Am vergangenen Samstag sah ich auf dem Fußballplatz das Nullnull der Stuttgarter Kickers gegen Elversberg in der dritten Liga. Beinahe hätte ich mit meiner Stadionwurst geworfen. Kurz darauf beschäftigte ich mich im Fernsehen mit der ersten Liga. Mitten in der „Sportschau“ den Nullnull-Unterhalter Beckmann vor Augen, wurde ich wütend: Ich zog meinen Mantel an, schlug die Haustür hinter mir zu und ging zur Show des famosen Berliner Unterhaltungsorchesters Die Ärzte, das unter dem Gütesiegel Punkrock seit Jahr und Tag frustrierte Menschen wieder auf die Beine bringt. Kaum hatte ich in der Sporthalle Platz genommen, um Fußball zu vergessen, sangen Die Ärzte: „Der Himmel ist blau / Und der Rest deines Lebens wird schön.“

Ich muss Ihnen nicht sagen, dass man die Kickers auch die Blauen nennt. In aller Form bitte ich darum, die Kolumne, die Sie gerade lesen, nicht als Beitrag zur Lage der Liga zu sehen, sondern als Bericht über die Schieflage des Lebens: Der zweite Ärzte-Song des Abends hieß „Scheitern“, der letzte „Zu spät“.

Am Nachmittag auf dem Kickersplatz hatte neben mir Jack, ein Londoner Arsenal-Fan auf Besuch in Stuttgart, die Blamage miterlebt. Als ich ihm zum Abschied den Rat gab, die nächsten Tage schönere Plätze der Stadt aufzusuchen als das Kickersstadion, sagte er, ohne einen Anflug von Humor: „Es war sehr schön hier. Das ist dein Club, egal, ob du unten bist oder oben.“ Okay, dachte ich, ein Fish-and-Chips-Mann bleibt ein Fish-and-Chips-Mann, egal, ob er bei der EM spielt oder nicht. Und womöglich haben die Engländer recht: Warum sollte man neuerdings zum Fußball nach Österreich reisen? Früher, wird der Motivationsguru Klinsmann den Engländern beibringen, hielten wir dort nicht einmal zum Tanken an.

Das erinnert mich an den „Hattrick“-Stammtisch des DSF vom Sonntag: Als in der Debatte um die deutsche Fußballerausbildung Hannovers Trainer Hekking voller Stolz erzählte, sein Team 96 habe mit acht Deutschen gespielt, konterte sein Kollege Lattek: „Sind Sie ausländerfeindlich?“

Der 14. Spieltag, dies zur Lage des Lebens, verlief eher langweilig. Hannover verlor mit seinen vielen Deutschen, der VfB gewann ohne seinen großen Türken, und die Bayern gewannen mit ihrem Weltweihnachtszirkus wie früher mitten in der Krise. So wundert es nicht, wenn alle weiter die Frage beschäftigte, ob der DFBManager Bierhoff ein Oberlehrer sei.

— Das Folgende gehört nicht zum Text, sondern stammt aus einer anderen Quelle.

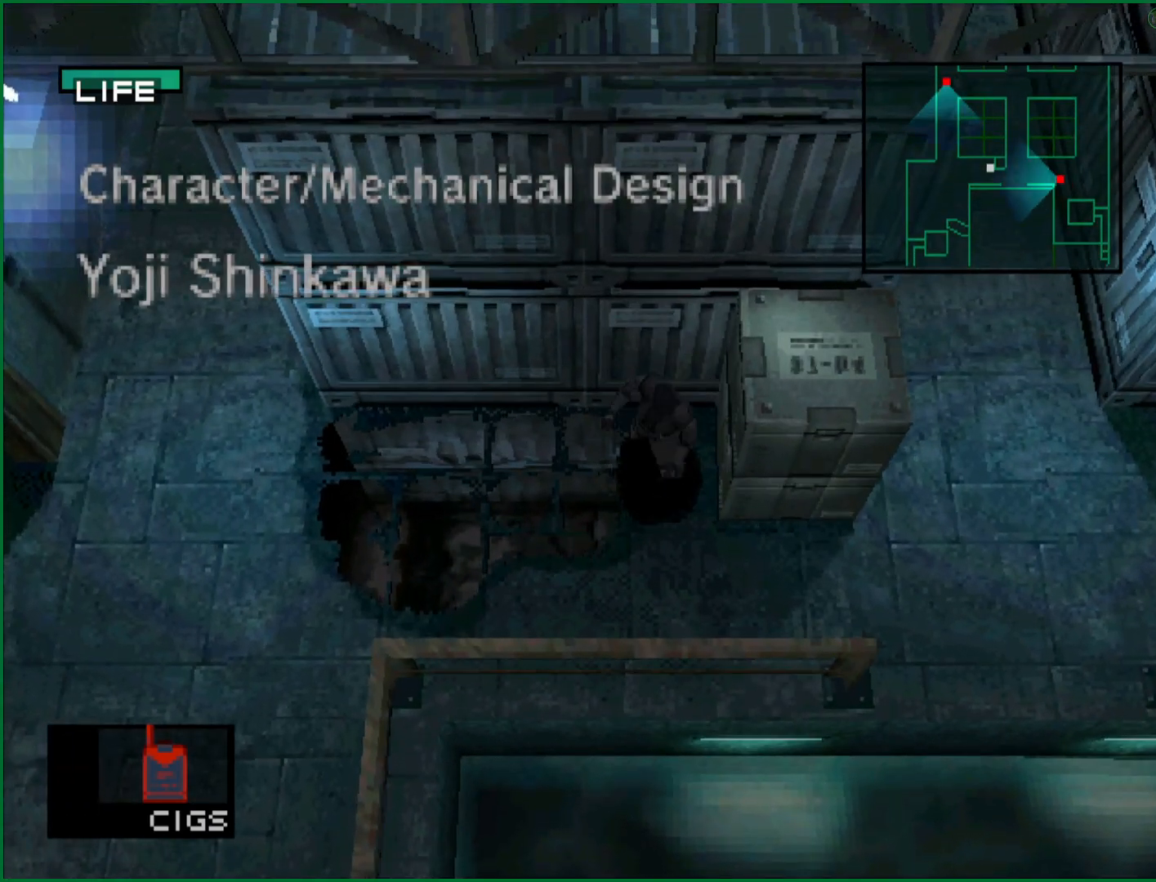
{"buttons": [], "left_stick": "center", "button_events": [[83, "CIRCLE", "up"], [317, "CIRCLE", "down"], [450, "CIRCLE", "up"]]}
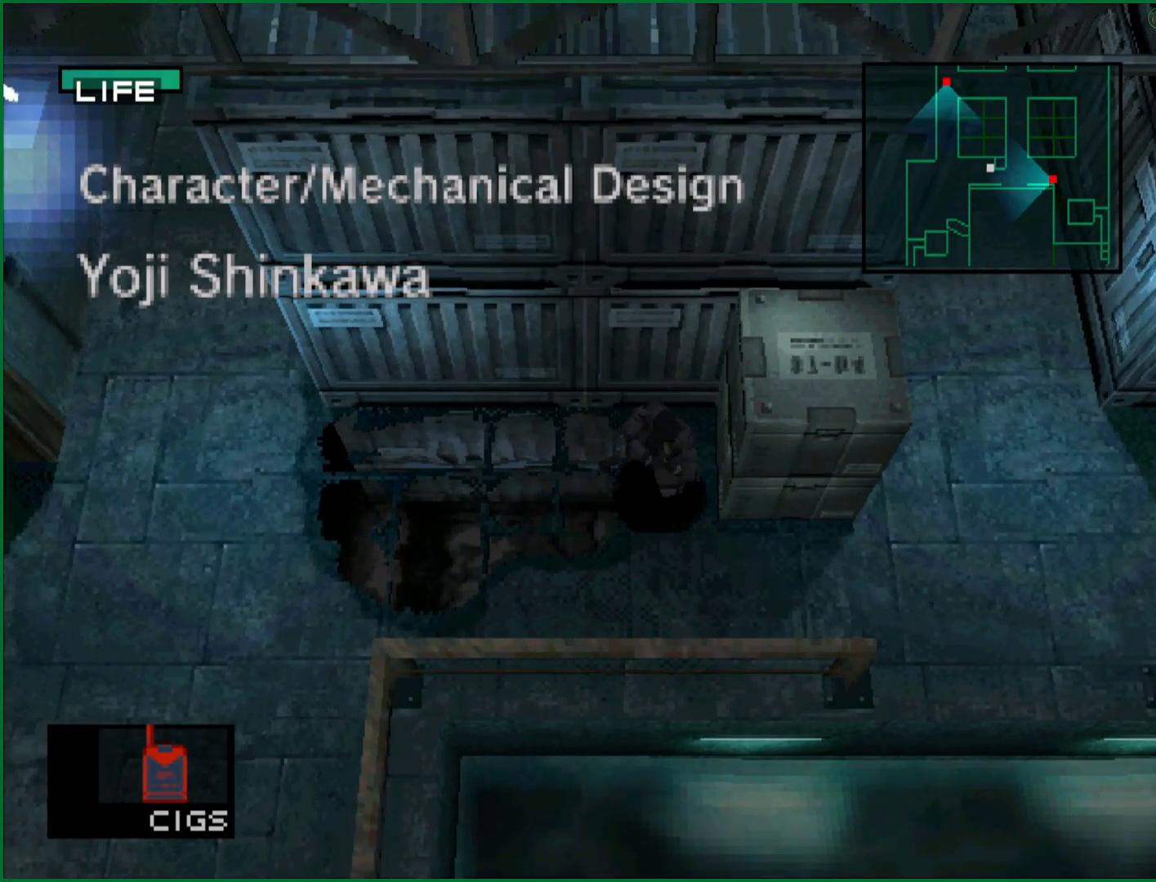
{"buttons": [], "left_stick": "center", "button_events": []}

Barer Unsinn. Oberlehrer tragen nicht Maßanzüge, sondern Turnhosen, wenn sie bei ihrem Anspruch auf „brasilianische Spielweise“ ihre „Füße aus Malta“ in Flipflops verstecken. Auch das Argument des Leverkusener Sportdirektors Völler, Bierhoff dürfe den Spielbetrieb nicht kritisieren, weil er selbst kein großer Spieler gewesen sei, ist Humbug: Man kann ja dem Daimler-Chef Zetsche nicht vorwerfen, er habe keine Ahnung von der S-Klasse, weil er früher noch schlechter eingeparkt habe als die Frau seines Vorgängers Schrempp. Völler muss sich selbst an der Nase ziehen: Wie kann es sich ausgerechnet ein Mann mit Oberlippenbart herausnehmen, einen anderen Mann zu rasieren?

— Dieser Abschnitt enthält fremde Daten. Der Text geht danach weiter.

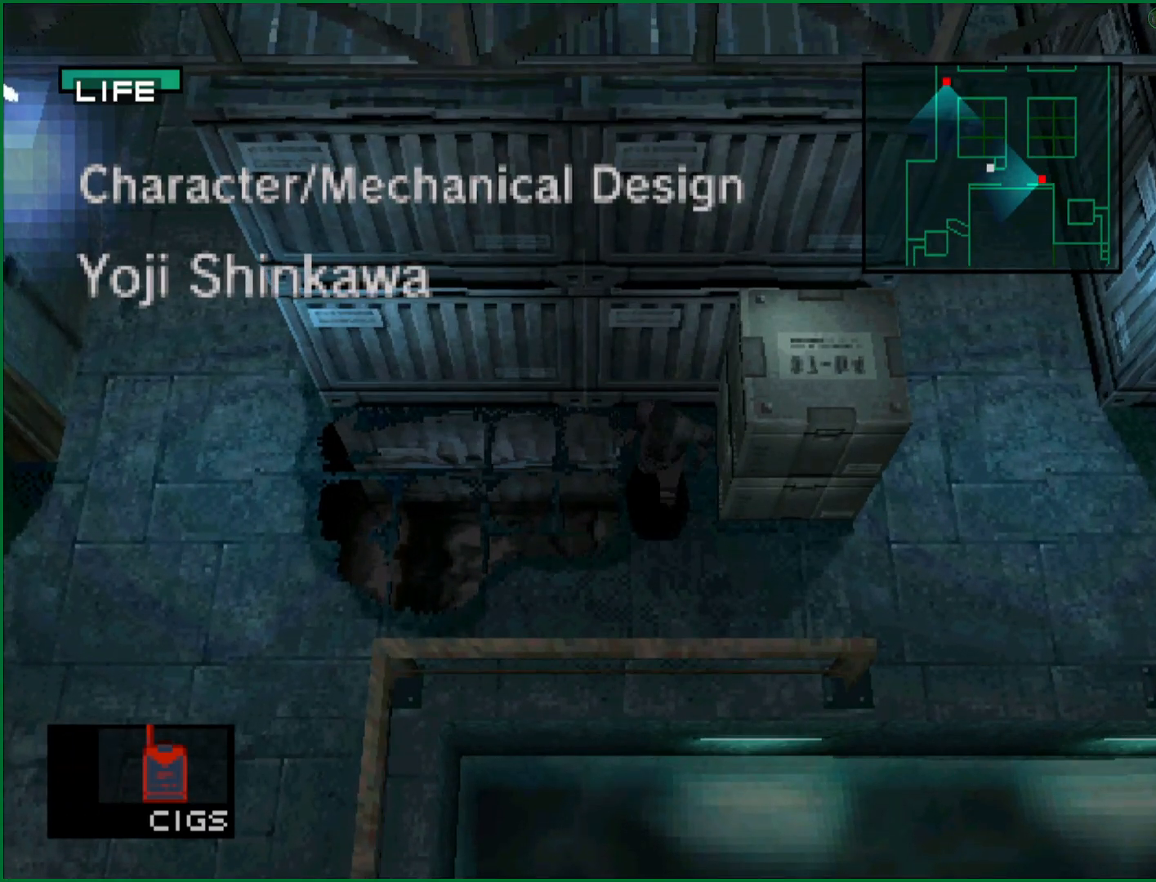
{"buttons": [], "left_stick": "center", "button_events": []}
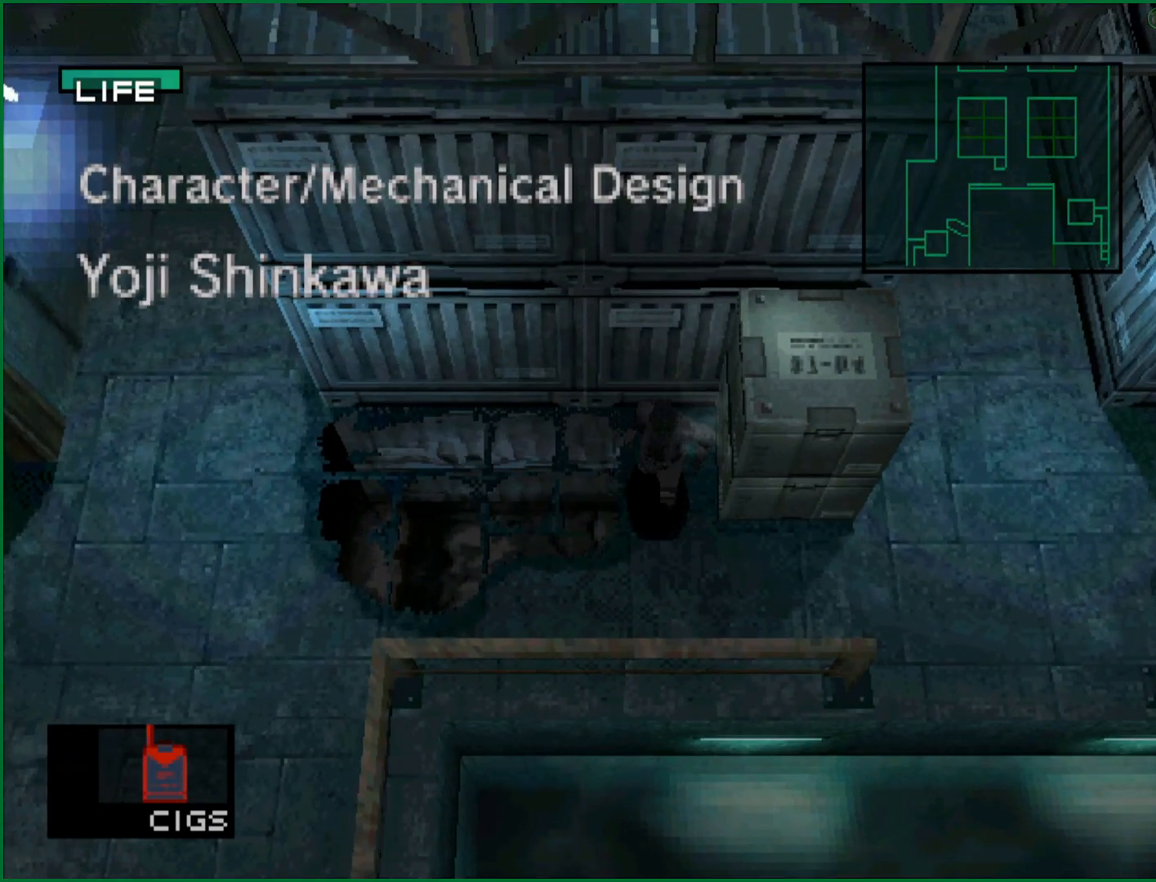
{"buttons": [], "left_stick": "center", "button_events": []}
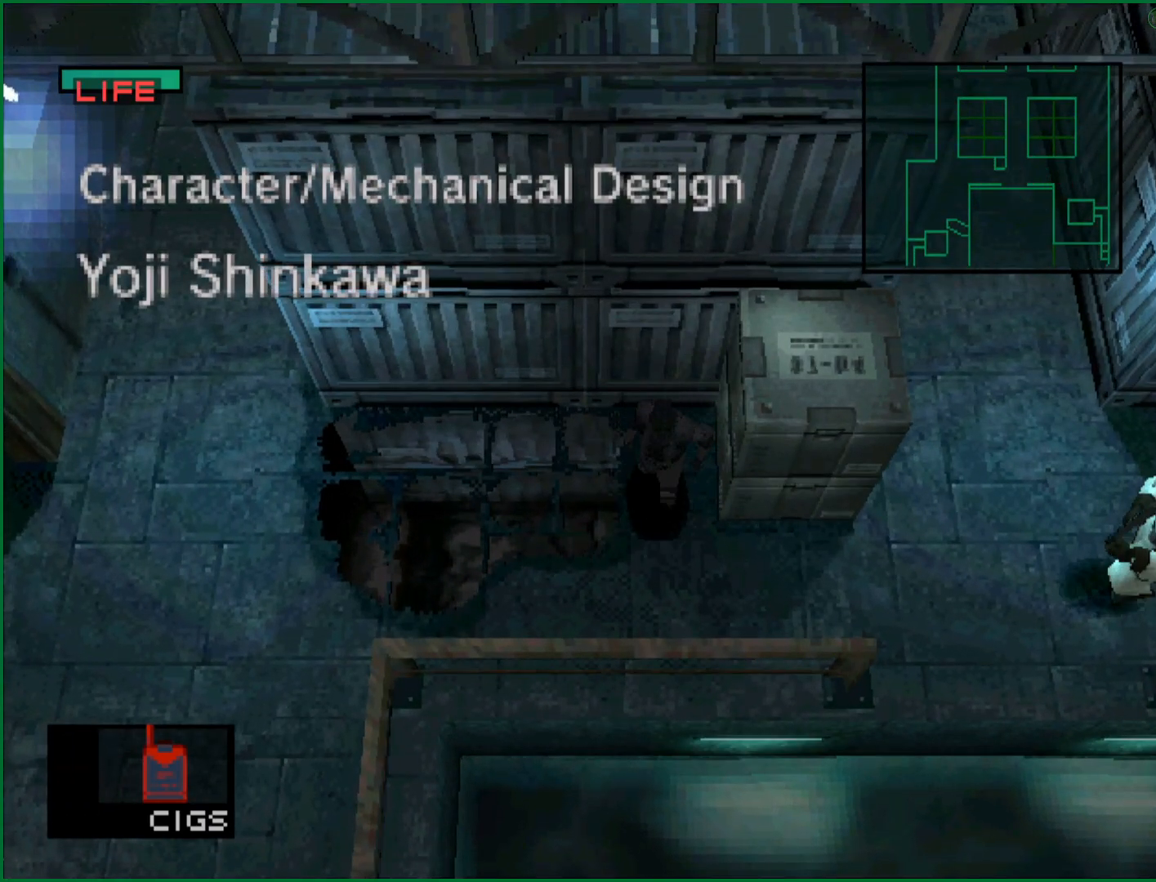
{"buttons": [], "left_stick": "center", "button_events": []}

Zur besseren Einschätzung der Lage des Lebens tragen solche Diskussionen nicht bei. Ihr Motivationsschub fürs Publikum kommt an keinen Ärzte-Song heran. Man weiß ja nicht einmal, was zuletzt höheren argumentativen Wert besaß: Völlers Einwurf in den Intimbereich des Fußballtaktikers Bierhoff oder der Flug einer Schwarzwälder Kirschtorte in den Fünfmeterraum des Politstrategen Oettinger.